Introduction
The nurse’s primary role during the COVID-19 pandemic was to ensure that patients’ survival rates increased. Ventilators are essential equipment that helps to increase patient survival rates. However, when the pandemic was at its peak, more patients than ventilators were available.
Main Body
Nurses, therefore, had to choose the best strategy to share the limited ventilators (Orfali, 2020). Various methods may be used to share the devices, such as first come, first served, lottery, and prioritizing those likely to survive. The most appealing method is prioritizing the people who have higher chances of survival because it is in congruence with the medical practitioner’s core responsibility.
The overall survival rates for patients constitute the critical mandate of medical practitioners. All the other methods of sharing ventilators lower the chances of survival because it does not guarantee the safety of the patients who are allocated the medical equipment. For example, a person who comes later may have higher chances of survival than someone who comes fast. The principle of first-come-first-served may jeopardize the survival rate of both patients. Further, since the efficient use of resources is to save the maximum number of lives of people suffering from the pandemic, prioritizing is critical to helping the hospitals achieve the target of serving the highest number of people.
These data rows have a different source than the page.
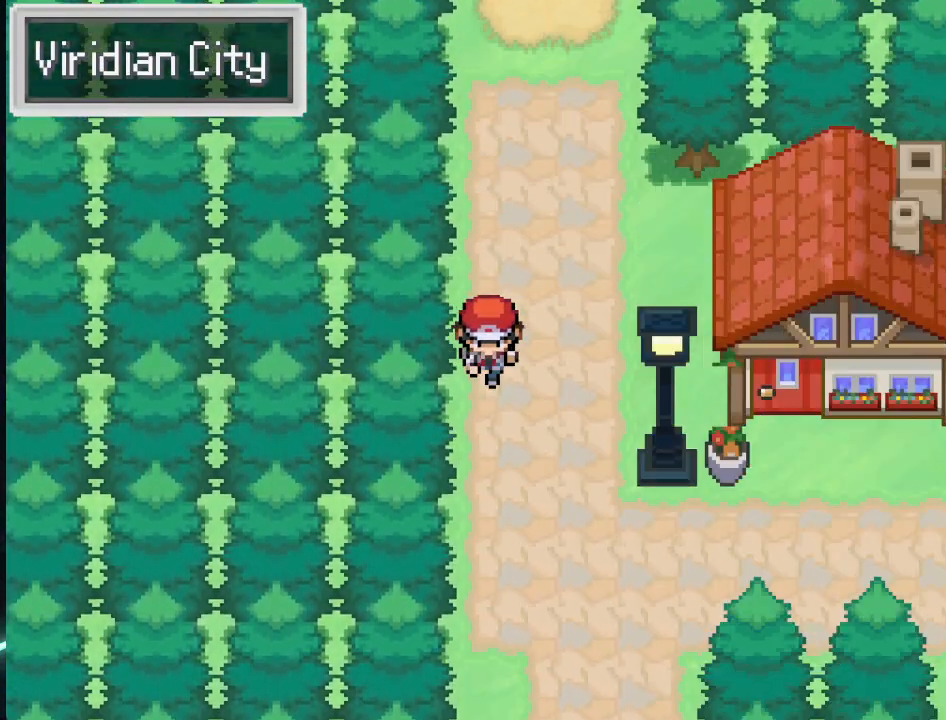
{"buttons": ["DPAD_DOWN"], "left_stick": "center", "right_stick": "center", "events": [[334, "DPAD_DOWN", "up"], [334, "DPAD_RIGHT", "down"], [459, "DPAD_DOWN", "down"], [459, "DPAD_RIGHT", "up"]]}
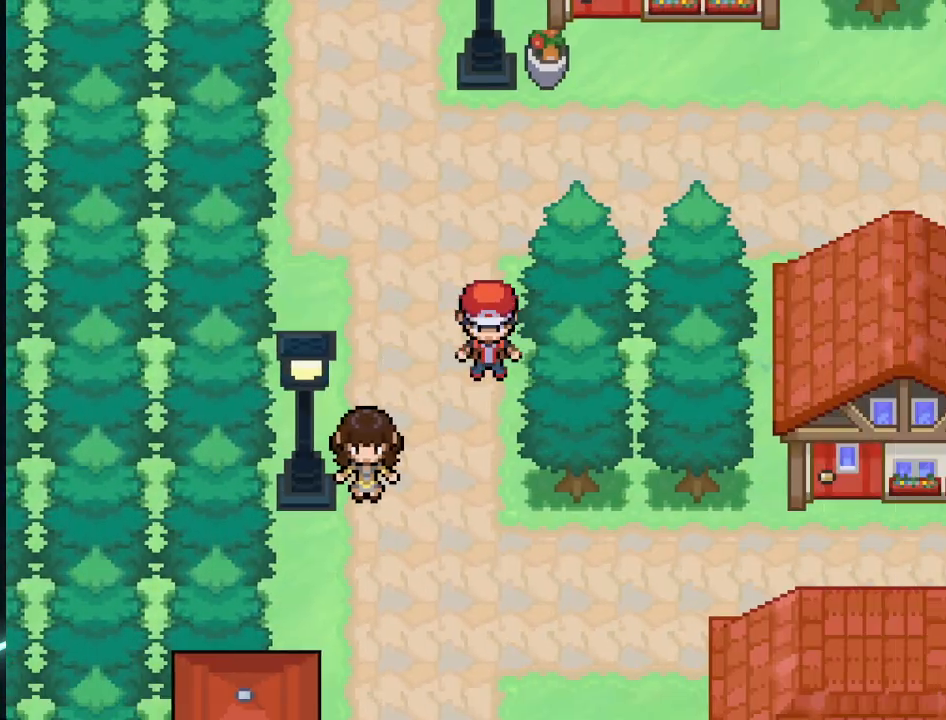
{"buttons": ["DPAD_DOWN"], "left_stick": "center", "right_stick": "center", "events": []}
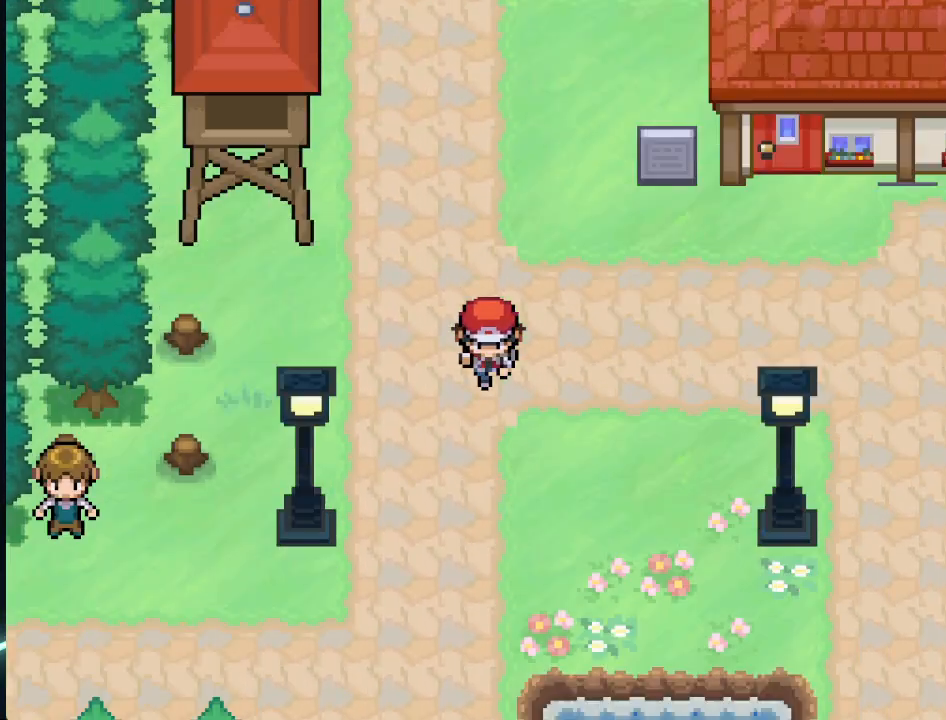
{"buttons": ["DPAD_RIGHT"], "left_stick": "center", "right_stick": "center", "events": [[209, "DPAD_RIGHT", "down"], [292, "DPAD_DOWN", "up"]]}
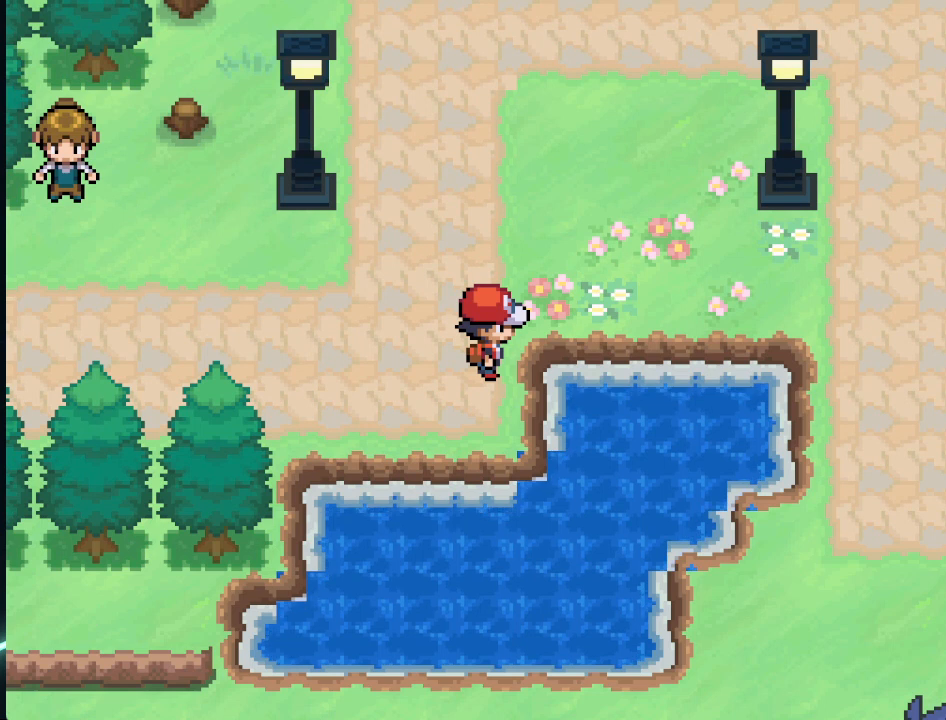
{"buttons": ["DPAD_RIGHT"], "left_stick": "center", "right_stick": "center", "events": [[125, "DPAD_DOWN", "down"], [125, "DPAD_RIGHT", "up"], [166, "DPAD_DOWN", "up"], [166, "DPAD_LEFT", "down"], [166, "DPAD_UP", "down"], [208, "DPAD_LEFT", "up"], [250, "DPAD_RIGHT", "down"], [250, "DPAD_UP", "up"]]}
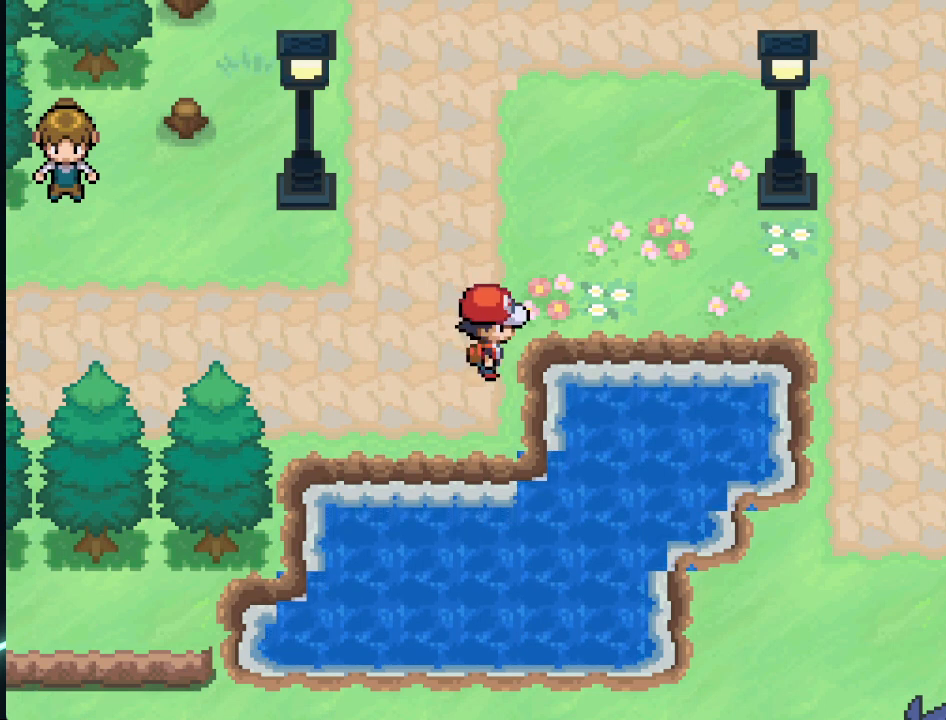
{"buttons": ["DPAD_DOWN", "DPAD_RIGHT"], "left_stick": "center", "right_stick": "center", "events": [[42, "DPAD_RIGHT", "up"], [42, "DPAD_UP", "down"], [167, "DPAD_RIGHT", "down"], [167, "DPAD_UP", "up"], [459, "DPAD_DOWN", "down"]]}
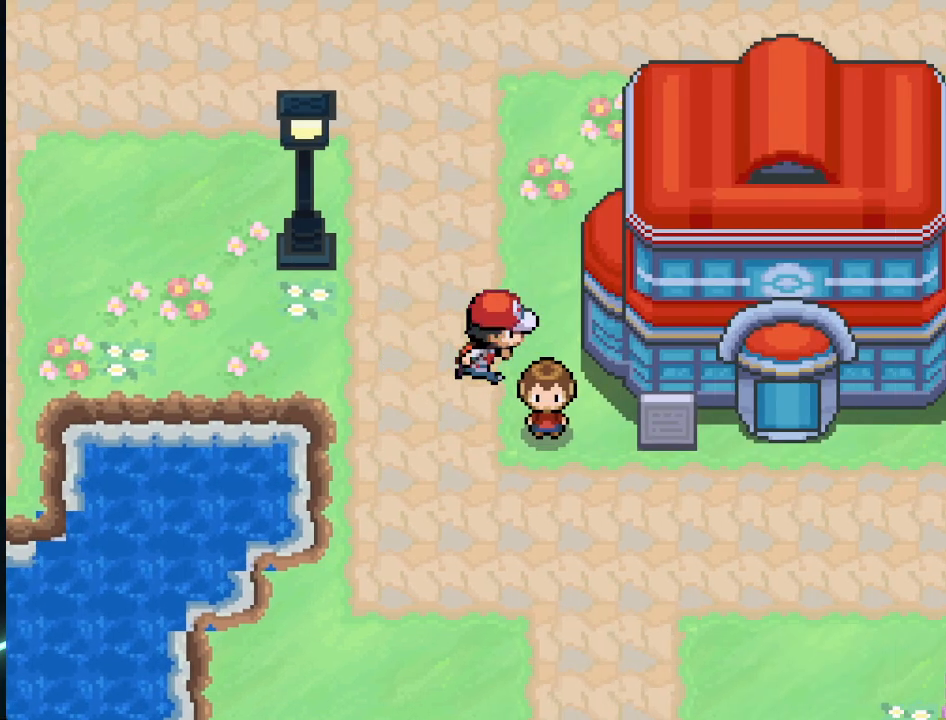
{"buttons": ["DPAD_UP"], "left_stick": "center", "right_stick": "center", "events": [[41, "DPAD_RIGHT", "up"], [166, "DPAD_RIGHT", "down"], [250, "DPAD_DOWN", "up"], [458, "DPAD_RIGHT", "up"], [458, "DPAD_UP", "down"]]}
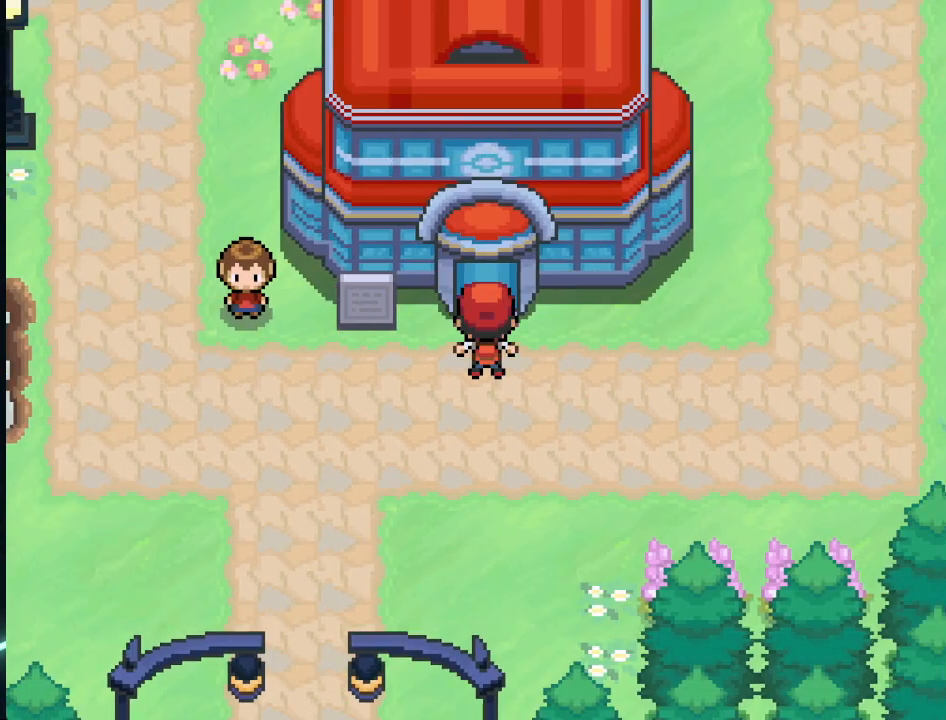
{"buttons": ["DPAD_UP"], "left_stick": "center", "right_stick": "center", "events": []}
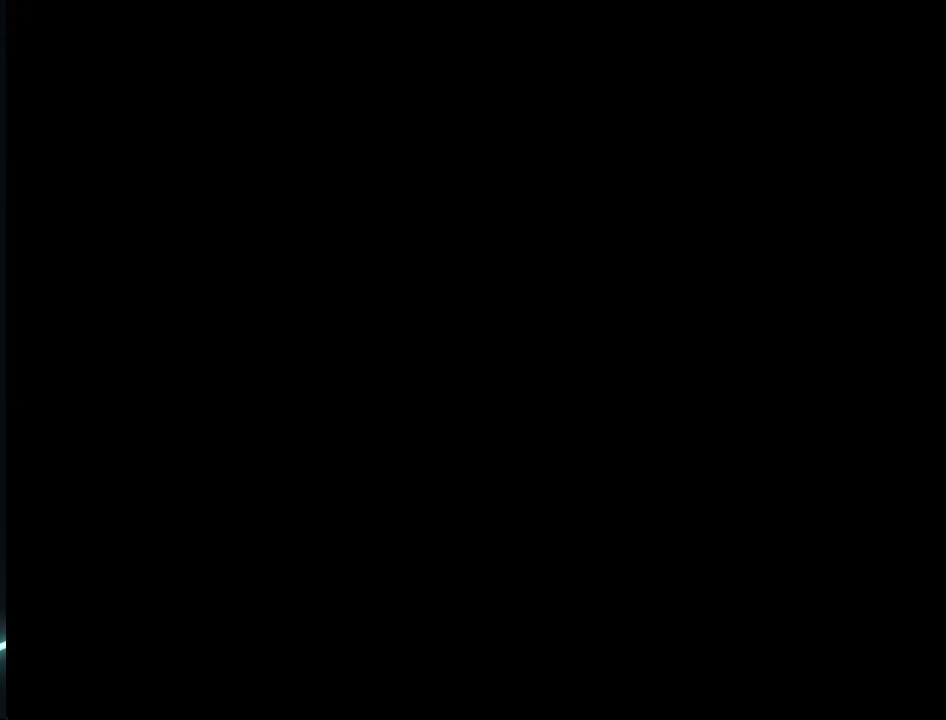
{"buttons": ["DPAD_UP", "DPAD_LEFT"], "left_stick": "center", "right_stick": "center", "events": [[125, "DPAD_LEFT", "down"], [250, "DPAD_LEFT", "up"], [458, "DPAD_LEFT", "down"]]}
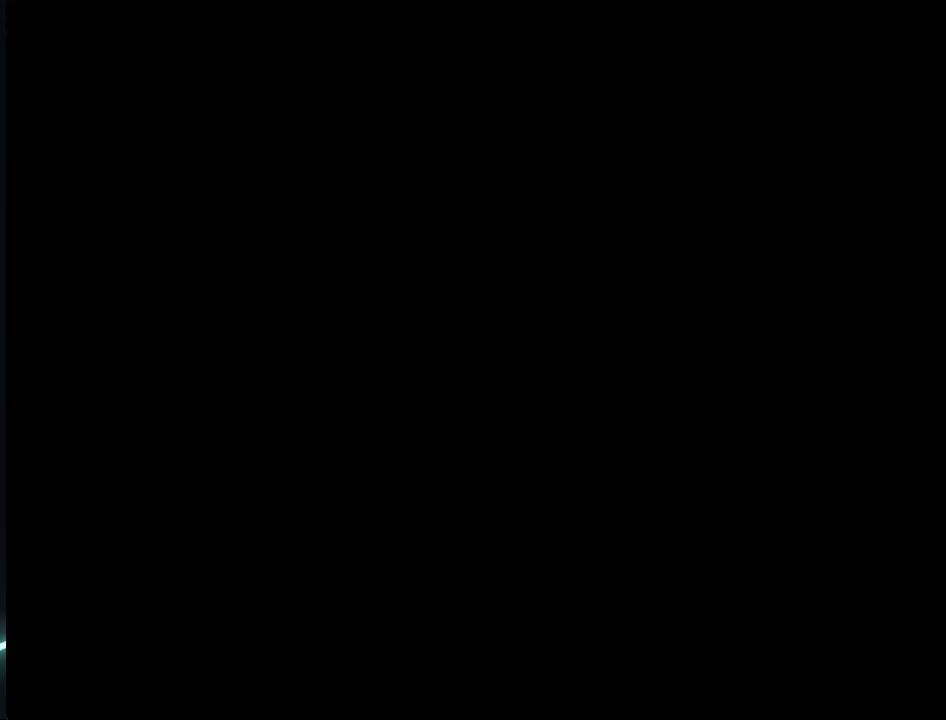
{"buttons": [], "left_stick": "center", "right_stick": "center", "events": [[167, "DPAD_LEFT", "up"], [209, "DPAD_UP", "up"]]}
Although the method may appear biased, as people diagnosed first may miss the equipment because they have a lower chance of survival, triaging patients is critical because it increases the survival rate. Further, the method is helpful as it improves the hospital’s positive outcome. The survival rate maintains the hospital’s reputation in response to the number of admitted patients.
Conclusion
Unlike the other methods likely to endanger the lives of people with a higher chance of survival, the selected method assures survival as the ventilator to people with higher chances of survival (Orfali, 2020). Giving priority to people with high chances of survival increases the hospital’s reputation, public confidence, and fulfillment of nurses’ mandate.
References
Orfali, K. (2020). What triage issues reveal: Ethics in the COVID-19 pandemic in Italy and France. Journal of Bioethical Inquiry, pp. 17, 675–679. Web.